5. Intersection Clustering & Refinement (Finding Grid Coordinates)
-
Cluster Refinement Method:- What it does: Algorithm (Median or RANSAC) to find the precise grid line position from scattered intersection points.
- Effect: Median is robust to outliers. RANSAC attempts line fitting, potentially better for noise/curves but experimental.
- Why adjust: Try RANSAC if Median struggles with alignment on noisy/wavy grids.
-
Cluster Threshold Factor:- What it does: Controls how close points must be (relative to typical spacing) to be grouped into one line cluster.
- Effect: Lower = requires tight grouping. Higher = allows looser grouping (better for waves, risk of merging distinct lines).
- Why adjust: Increase if wavy lines are split; decrease if close lines are merged.
6. Cell Definition & Filtering (Drawing and Cleaning Cells)
-
Merged Cell Factor:- What it does: Threshold for flagging gaps between lines as "merged" (relative to median gap size).
- Effect: Lower = flags smaller deviations as merged. Higher = requires a very large gap.

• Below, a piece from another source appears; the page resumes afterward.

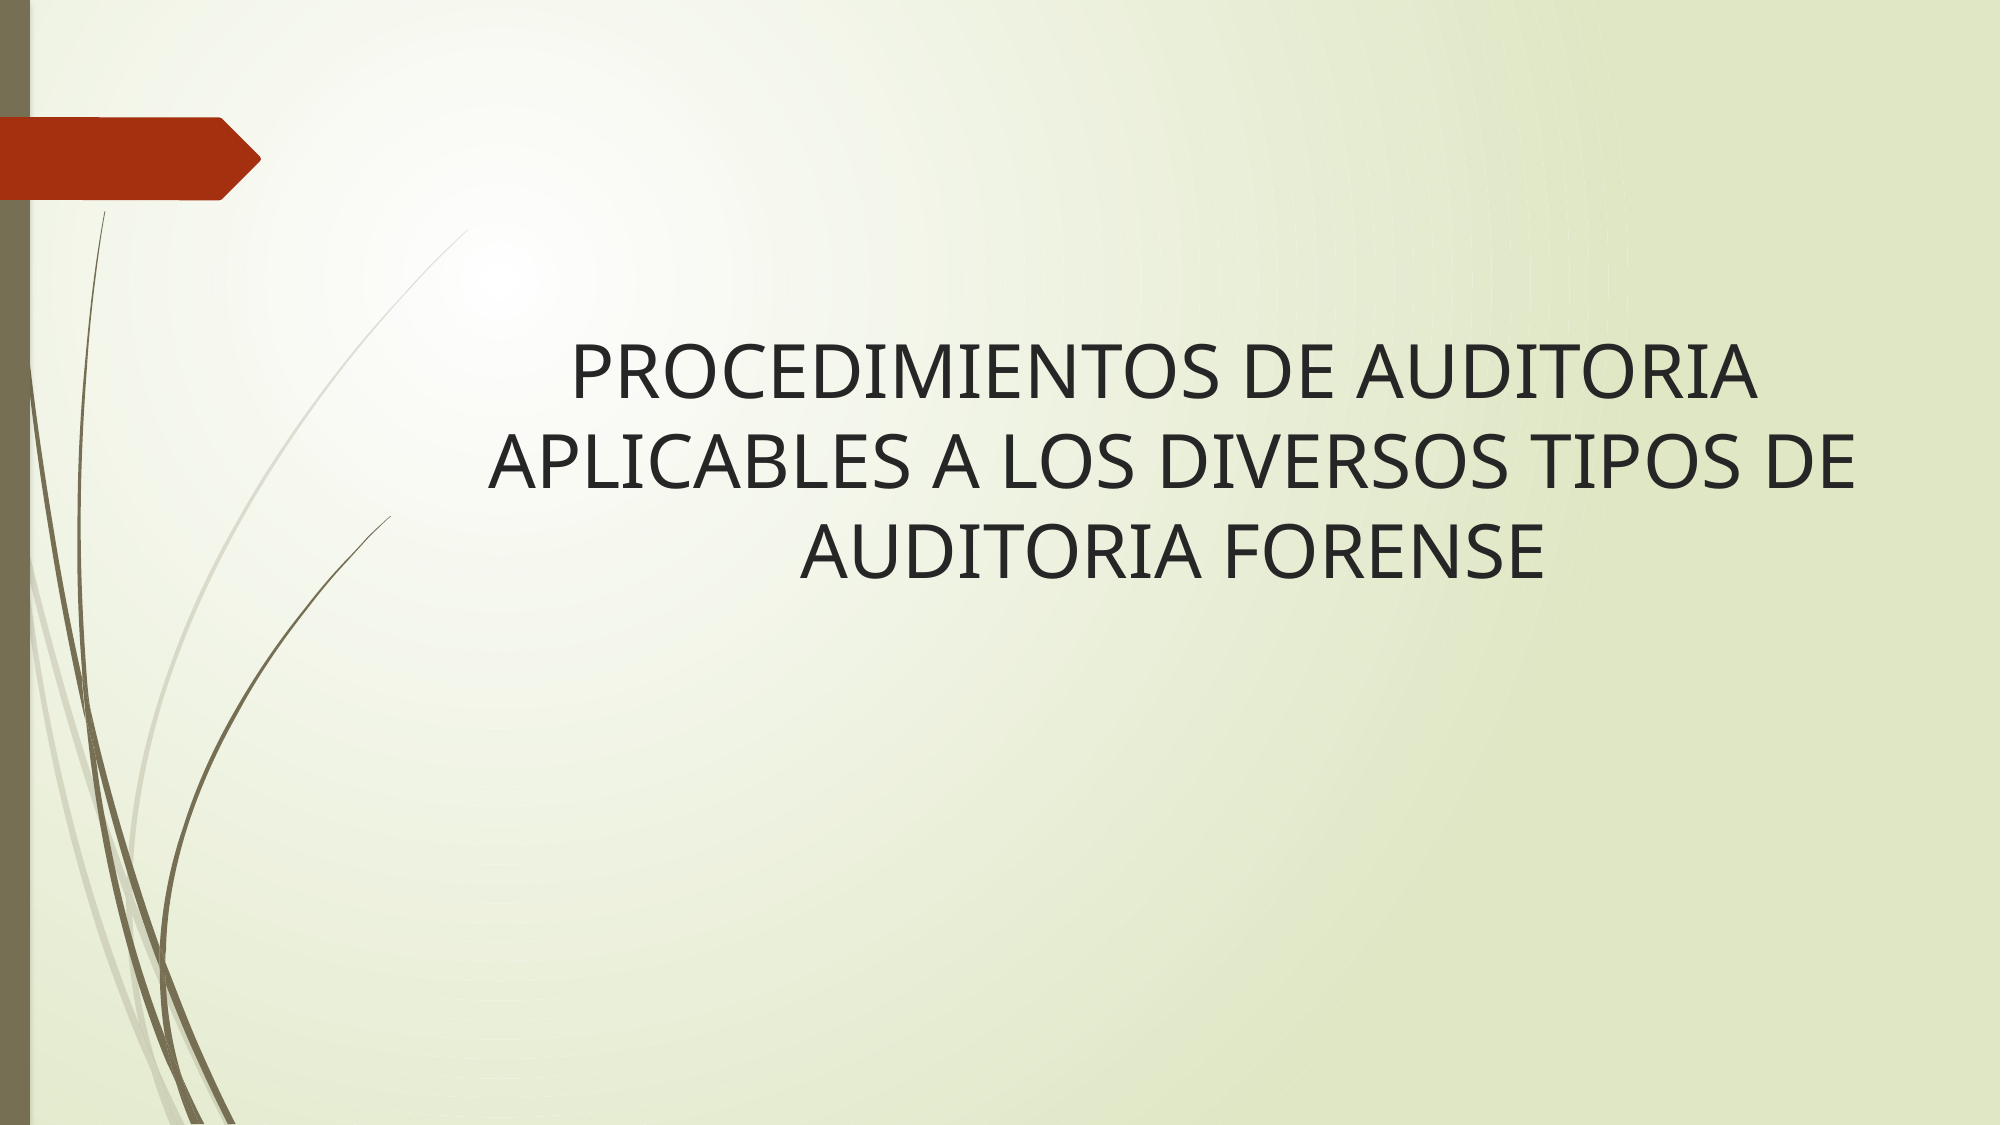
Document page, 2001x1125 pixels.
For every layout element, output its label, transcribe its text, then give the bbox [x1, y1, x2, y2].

title PROCEDIMIENTOS DE AUDITORIA APLICABLES A LOS DIVERSOS TIPOS DE AUDITORIA FORENSE [443, 315, 1905, 640]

- Why adjust: Tune based on visual inspection of merged cells in your documents and the orange highlighting.
-
Min/Max Cell Aspect Ratio (W/H):- What it does: Allowed range for cell width/height ratio.
- Effect: Discards cells outside this shape range.
- Why adjust: Widen range if valid but unusually shaped cells are discarded; narrow if artifacts are kept.
Current Status & Limitations
- The pipeline provides a robust baseline for grid extraction on challenging documents.
- Performance heavily depends on parameter tuning; optimal values may vary between different document types or scan qualities.
- The RANSAC refinement method is marked as experimental.
- Handling extremely severe, non-linear warping might require more advanced unwarping techniques beyond simple deskewing.